Martin had his eyes on Sir Gregory’s forces, when he saw one of the columns push forward up the hill with a scattering of dark figures running on ahead. Sir Gregory was sending on his archers to sow arrows and disorder in my lord’s sluggish camp. The gentry and men-at-arms followed at a walk, moving on the farther side of the footmen, and ready to break into a charge when the archers had done their work. Last of all came Mellis’s guard, a knot of steel-clad figures with Falconer and Mellis in the midst.

Martin turned his eyes on my Lord of Troy’s camp. It looked amazingly still and unconcerned, the sentries standing to their arms in the midst of the heather. This carelessness seemed astonishing to the man who was watching those armed masses surging up the blind side of the hill. But the very foolishness of that seemingly casual camp flashed the meaning of it all into Martin Valliant’s mind. It was not my Lord of Troy who was in dire peril, but those hot heads who were streaming to the attack.

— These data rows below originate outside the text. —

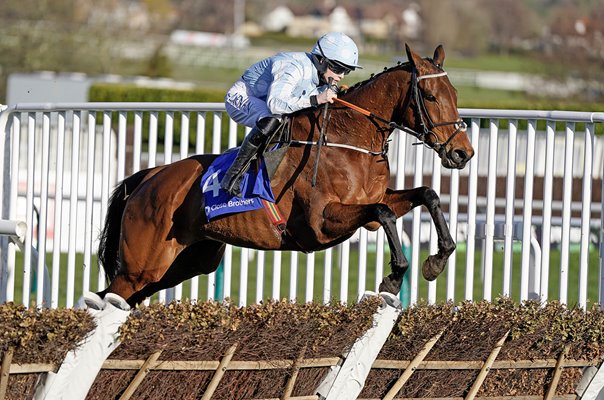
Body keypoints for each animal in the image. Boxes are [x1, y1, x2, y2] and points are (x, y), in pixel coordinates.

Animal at [95, 44, 472, 306]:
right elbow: (383, 213)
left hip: (186, 262)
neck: (350, 139)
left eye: (455, 94)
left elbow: (425, 194)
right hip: (142, 266)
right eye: (430, 96)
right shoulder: (321, 223)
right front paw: (394, 276)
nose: (462, 152)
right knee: (110, 295)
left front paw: (437, 259)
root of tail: (149, 177)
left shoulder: (371, 207)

For many a year the Forest had good cause to remember the battle of Bracknell Plain. It began with the rush of Sir Gregory’s archers over the hill, and a rattling shower of arrows into my Lord of Troy’s camp. Yet these arrows did but little damage, for the White Rose bowmen had thrown up a wall of sods behind the line of brushwood and were lying under cover, while the heavily armed knights and gentry could trust in their harness. The foresters fired flight after flight of arrows into the camp, shouting and leaping like madmen, for not an arrow shot came in return.

Sir Gregory, who rode over the hill with his men-at-arms, saw his archers shooting furiously, and heard them cheering as though the victory were won. He did not pause to consider the question, but thinking my Lord of Troy’s men too panic-stricken even to run to their horses, he set his riders at the gallop and charged down upon the camp. His footmen were to follow and to end the business when he and his “spears” had broken in and scattered the enemy.

Then Martin saw puffs of blue smoke belch out from behind the brushwood, and heard the roar of my lord’s cannon. The archers sprang to their feet and poured a flight of arrows into the charging “horse.” The cannon shot tore into the mass; the arrows struck the horses. A great confusion followed, as of a wave of water meeting a wall; horses and men were down; the whole company faltered, broke, tangled itself into a whirl of disorder. Arrows came stinging down on them, for the shooting was fast and easy so far as my Lord of Troy’s archers were concerned.